そしてそのまま村の外の方へ駆け出して行った。
チャゲとモモゲが不安そうな顔をしているので、恐らく先ほどのケガ人が収容されているのだろう。
家に帰ってきた俺たち三人に流れる空気は重い。
今回のような襲撃はよくあることなのか聞いてみたが、どんな答えが返ってきたのかはわからない。
そんな重苦しい空気に包まれている中、おじ様が帰宅した。
おじ様の表情も硬いが、俺たち三人の顔を見て何かを察したのだろう。
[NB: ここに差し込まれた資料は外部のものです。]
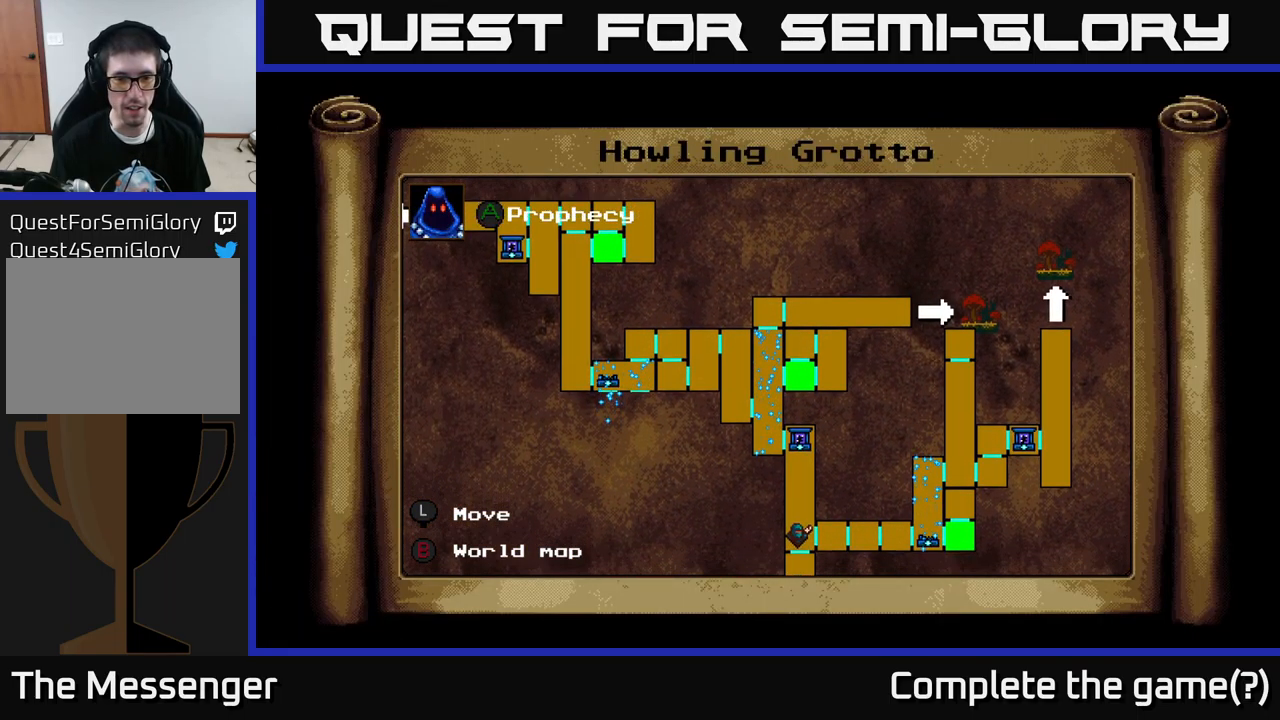
{"buttons": [], "left_stick": "center", "right_stick": "center", "events": [[33, "DPAD_LEFT", "down"], [50, "DPAD_DOWN", "up"], [283, "DPAD_LEFT", "up"]]}
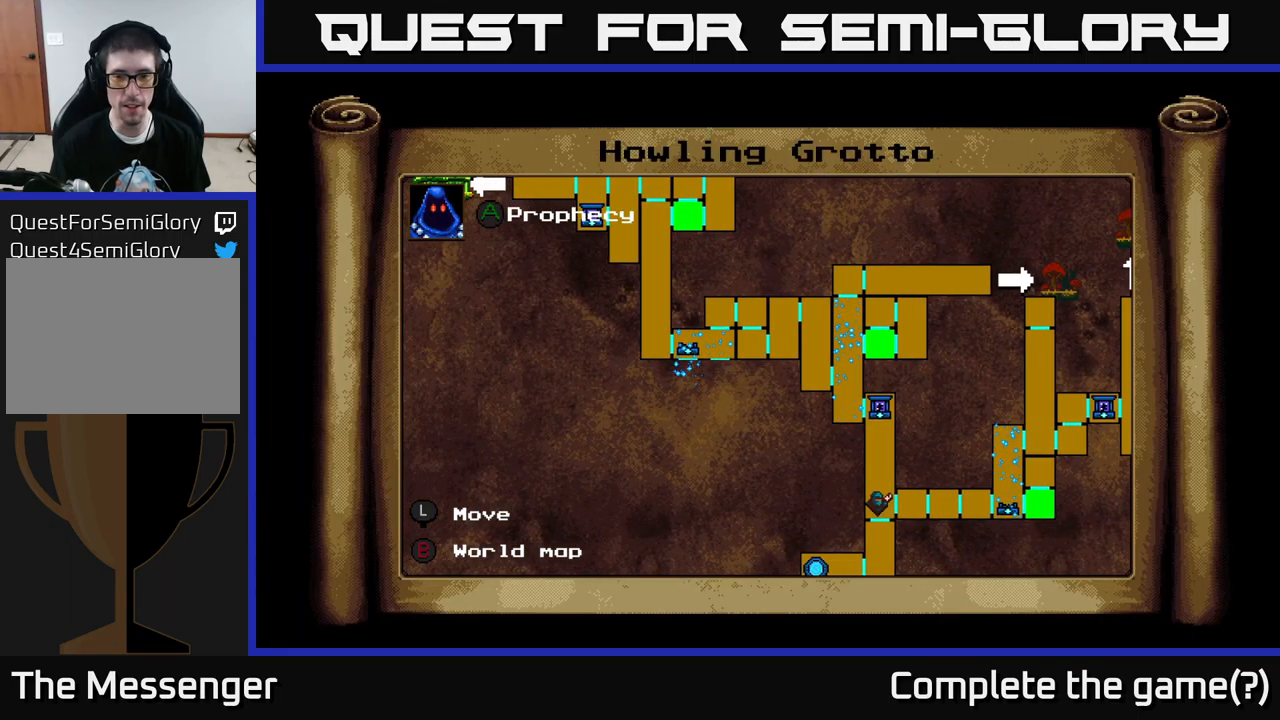
{"buttons": ["DPAD_UP", "DPAD_RIGHT"], "left_stick": "center", "right_stick": "center", "events": [[183, "DPAD_RIGHT", "down"], [350, "DPAD_UP", "down"]]}
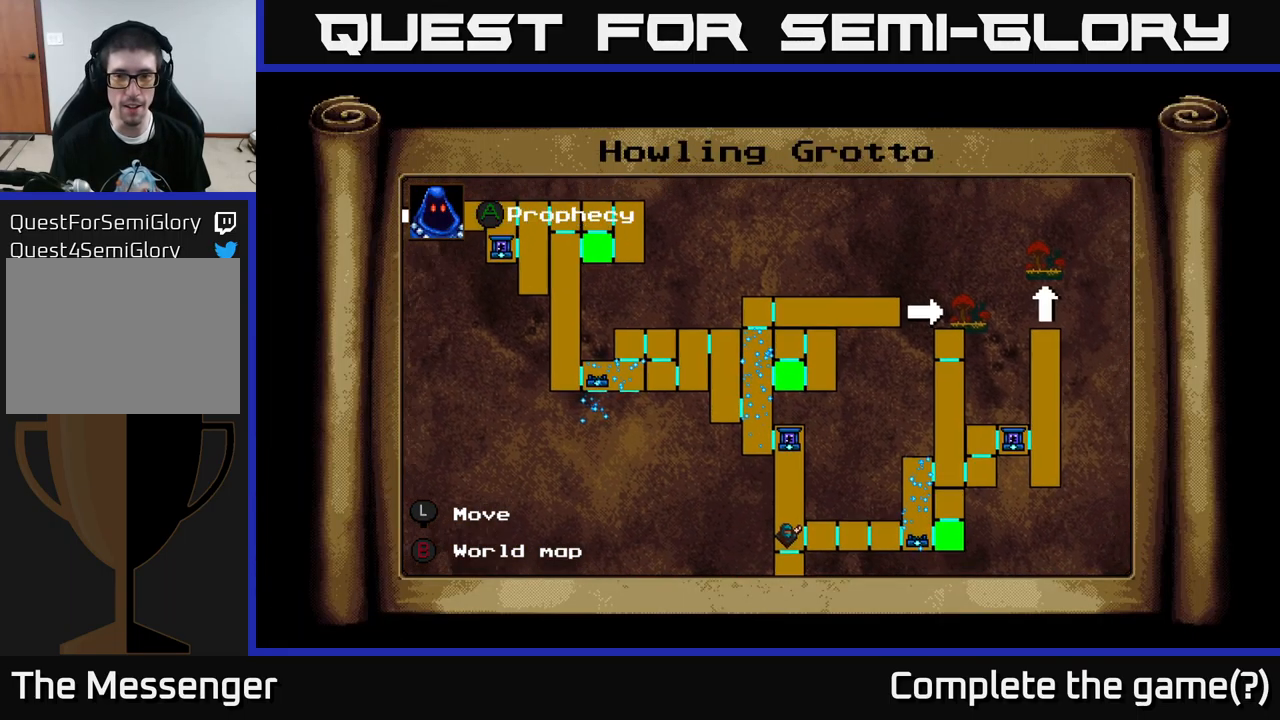
{"buttons": ["DPAD_DOWN"], "left_stick": "center", "right_stick": "center", "events": [[233, "DPAD_UP", "up"], [483, "DPAD_DOWN", "down"], [500, "DPAD_RIGHT", "up"]]}
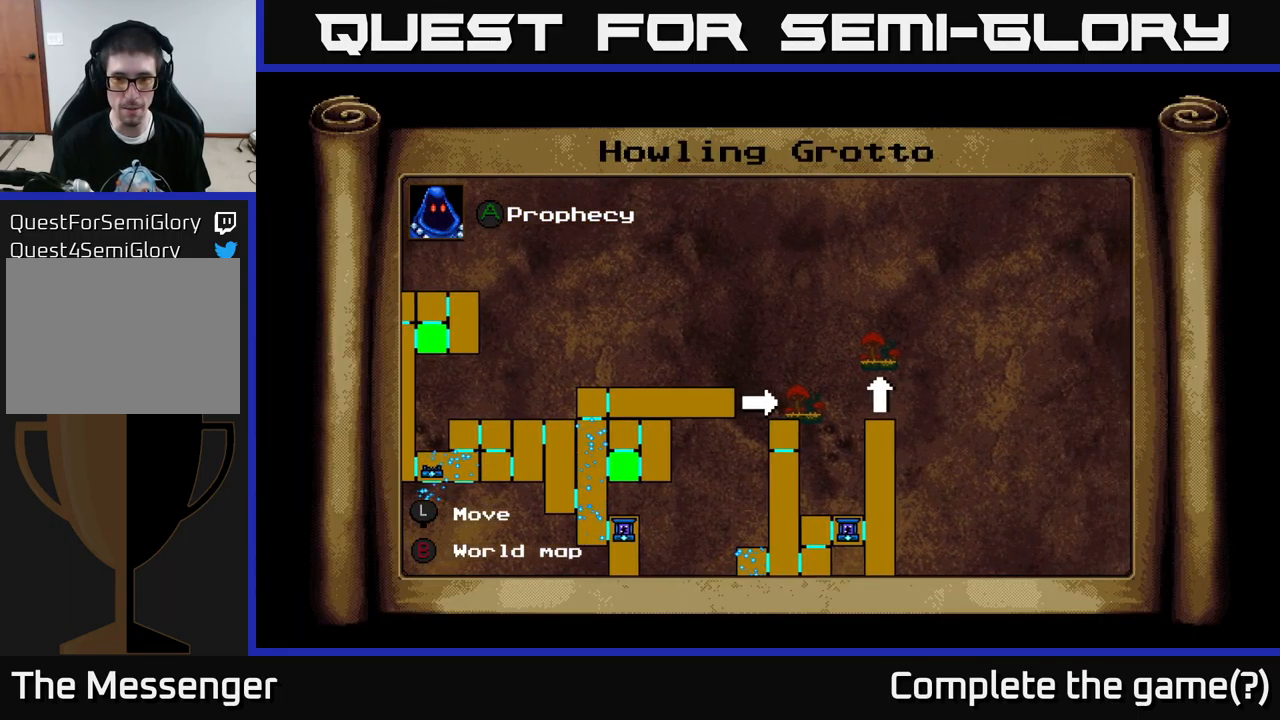
{"buttons": [], "left_stick": "center", "right_stick": "center", "events": [[334, "DPAD_DOWN", "up"]]}
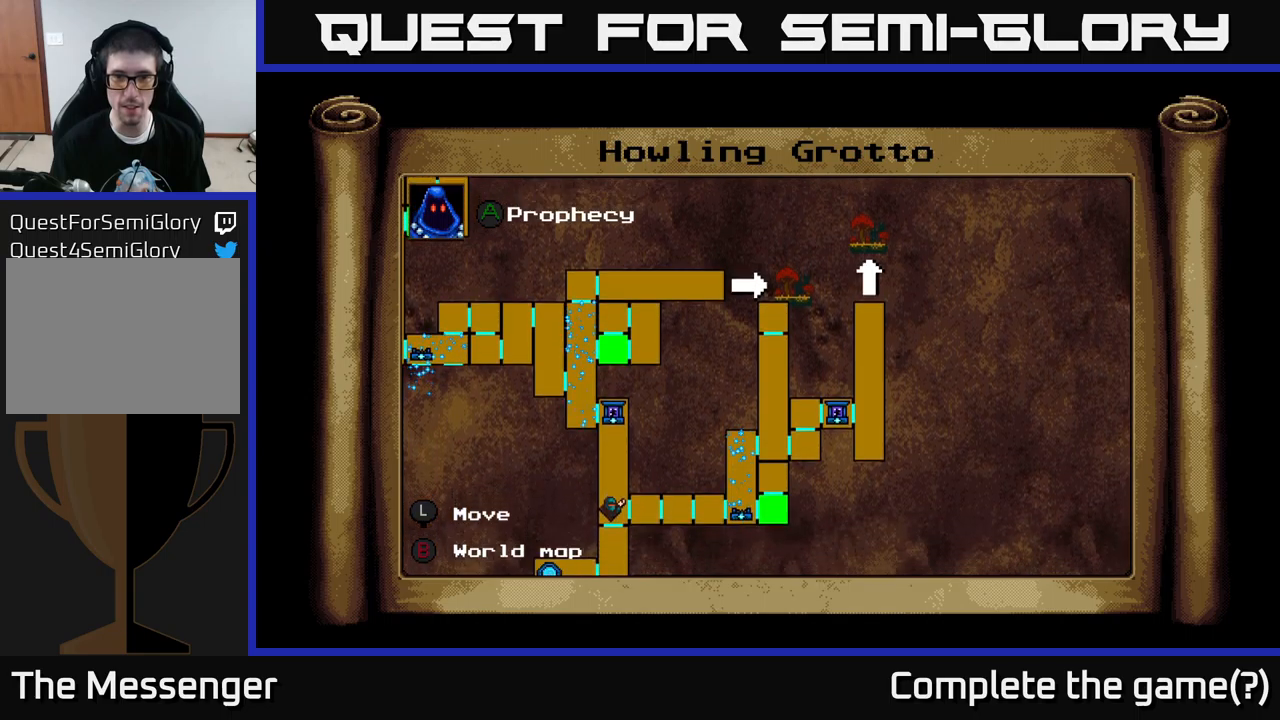
{"buttons": [], "left_stick": "center", "right_stick": "center", "events": []}
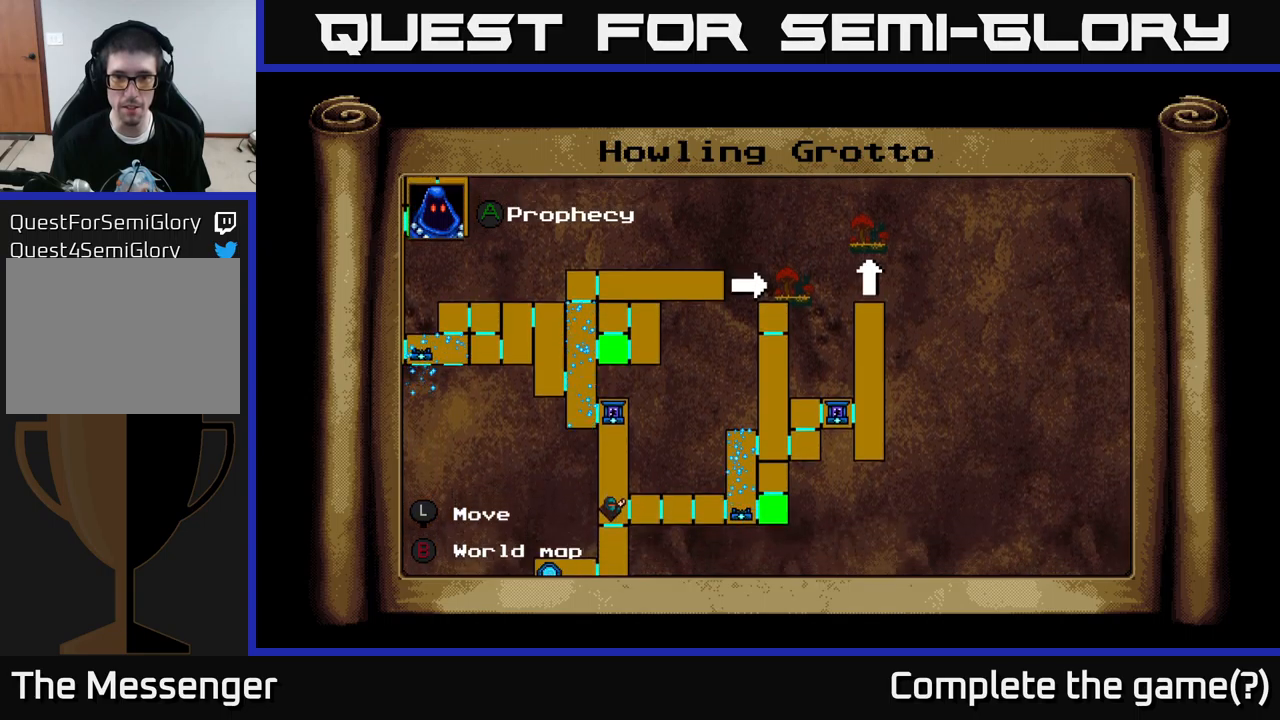
{"buttons": [], "left_stick": "center", "right_stick": "center", "events": []}
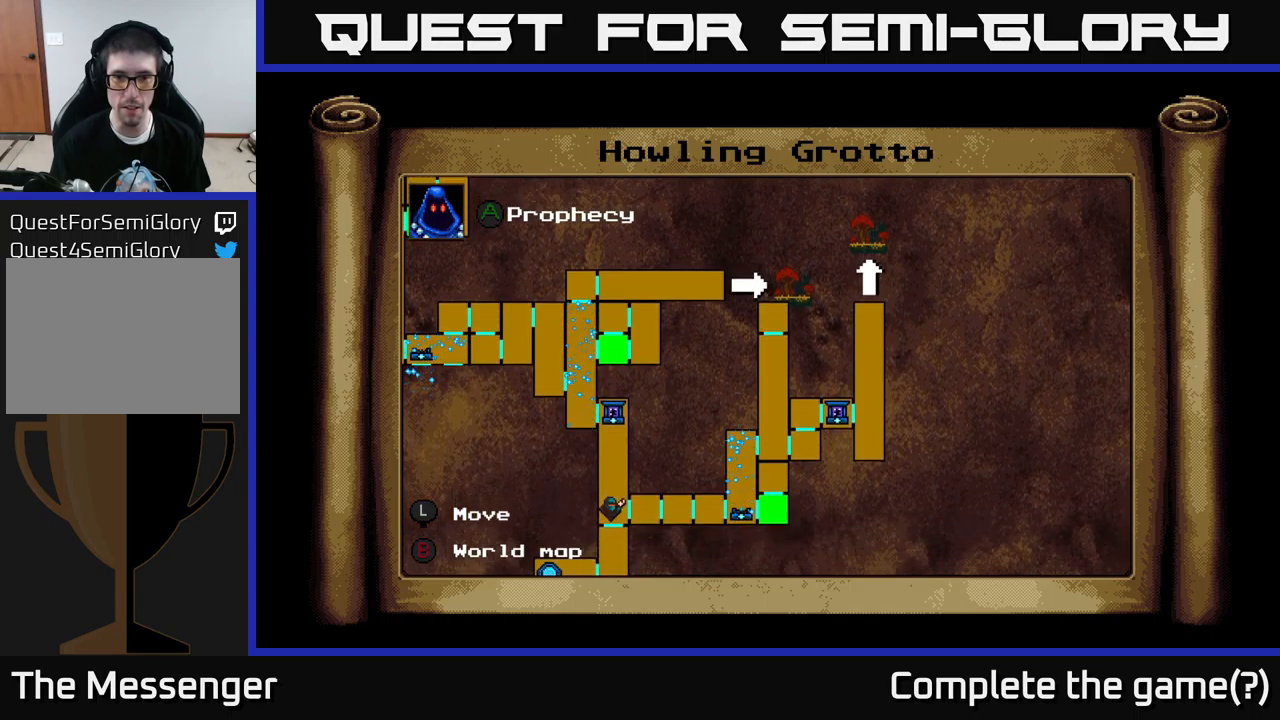
{"buttons": [], "left_stick": "center", "right_stick": "center", "events": []}
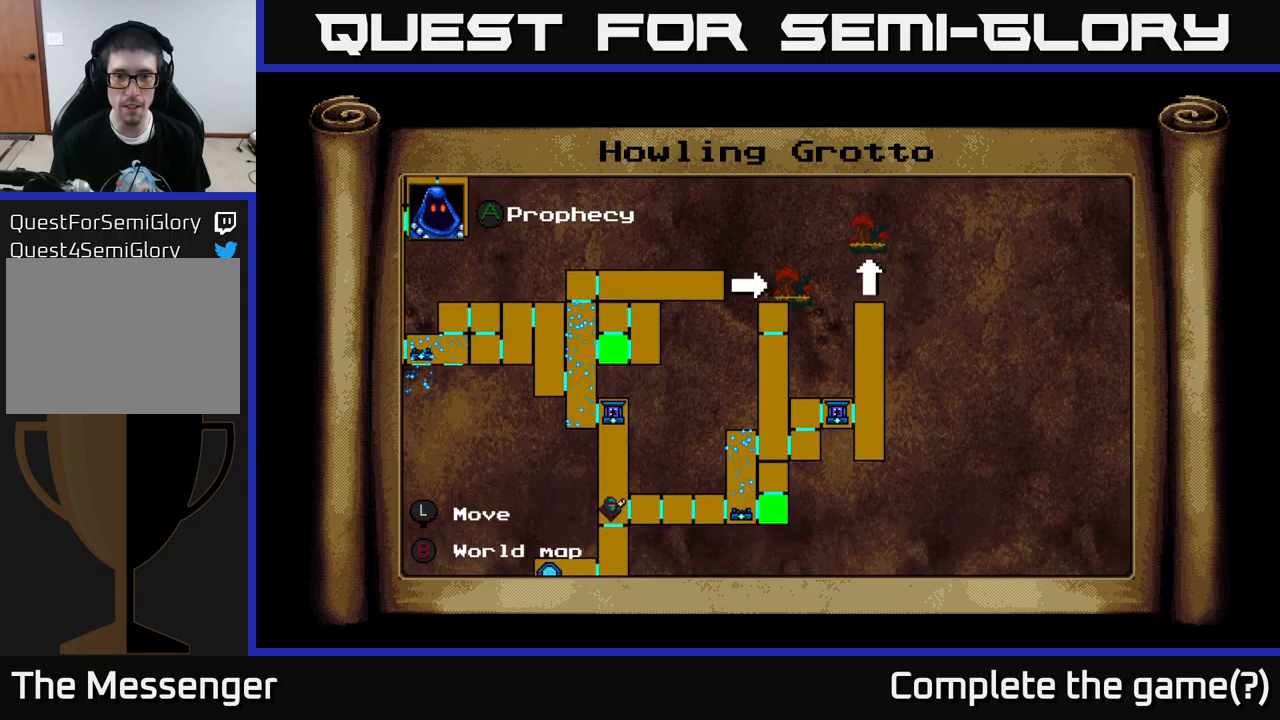
{"buttons": ["DPAD_UP", "DPAD_LEFT"], "left_stick": "center", "right_stick": "center", "events": [[84, "DPAD_LEFT", "down"], [417, "DPAD_UP", "down"]]}
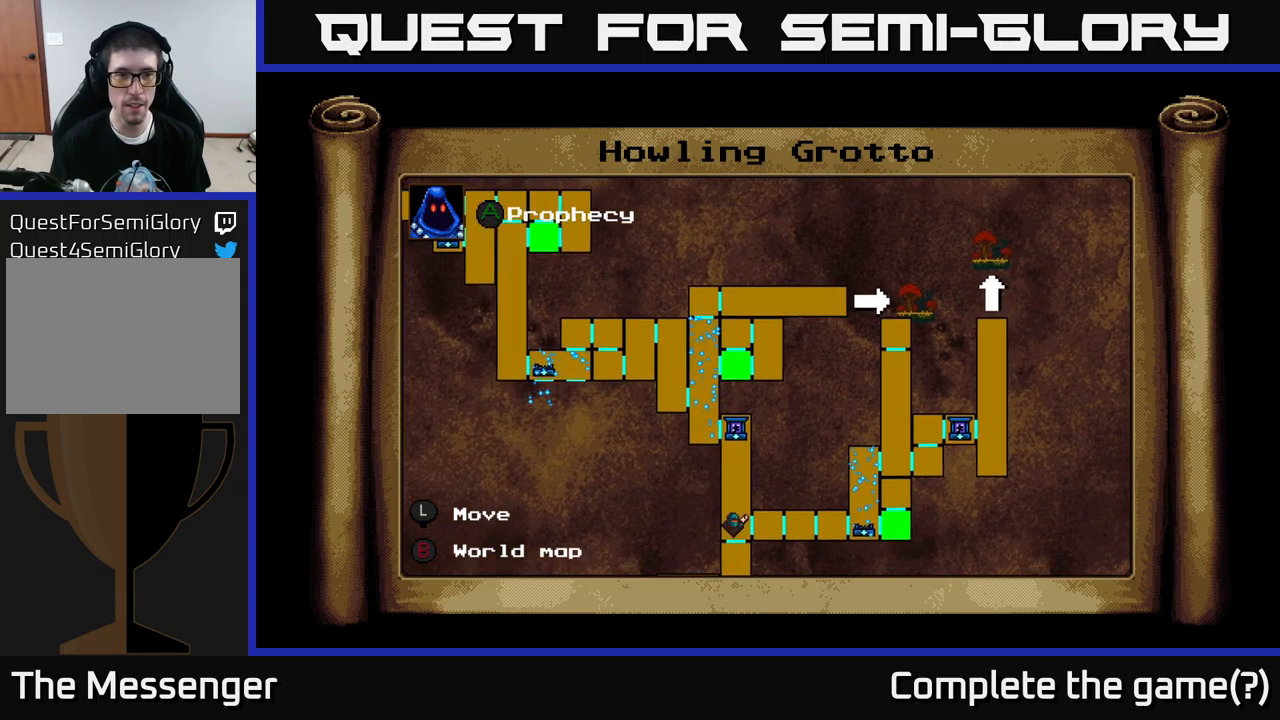
{"buttons": ["DPAD_LEFT"], "left_stick": "center", "right_stick": "center", "events": [[200, "DPAD_UP", "up"], [300, "DPAD_UP", "down"], [467, "DPAD_UP", "up"]]}
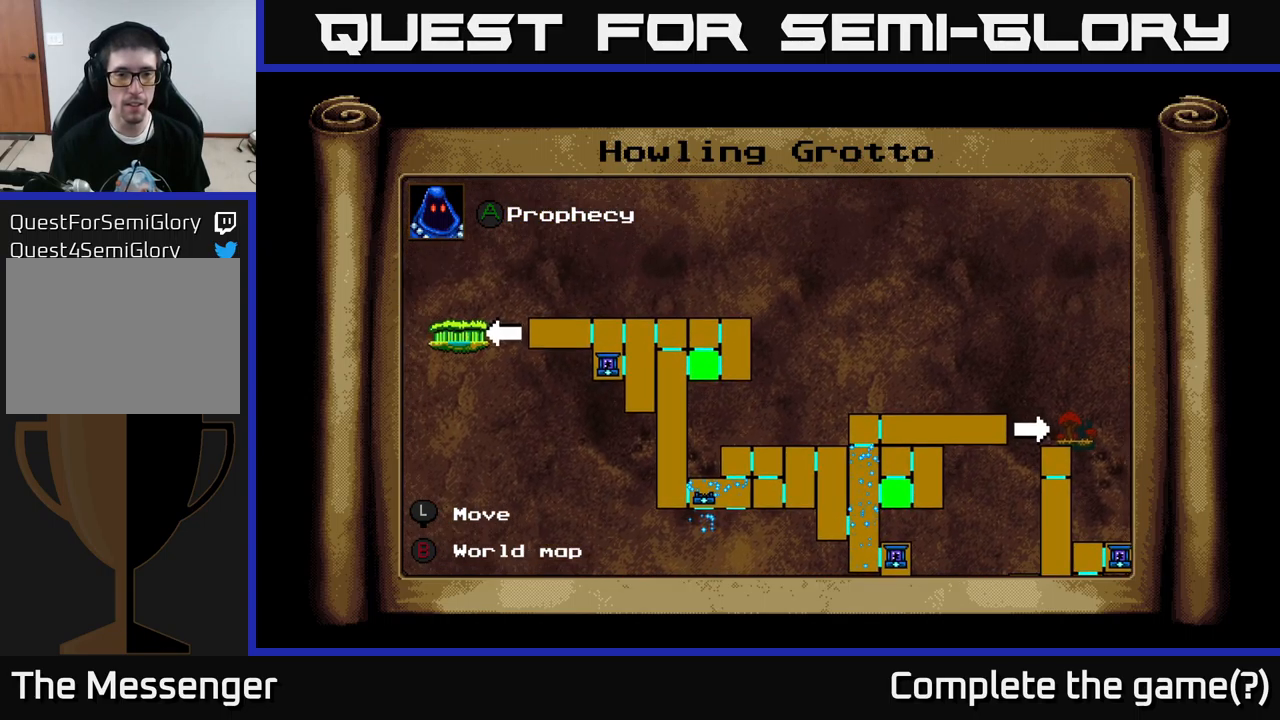
{"buttons": [], "left_stick": "center", "right_stick": "center", "events": [[134, "DPAD_LEFT", "up"]]}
心配するなとでもいわんばかりのいい笑顔に変わる。
戦闘の汗を流すべく、普段より早い入浴を済ませてから、夕食の時間となった。
疲れもあるし、普段より簡単な料理で済ませると思っていたが、逆にいつもより豪華な夕飯になっている。
夕飯中、いつもより三人の視線が俺に集まる機会が多かった。
突然の戦闘で、俺に何か変った事がないか心配してくれているのだろう。
夕食も終わり、俺を除く三人はなにやら話し合いを続けている。今日の襲撃の原因などであろうか。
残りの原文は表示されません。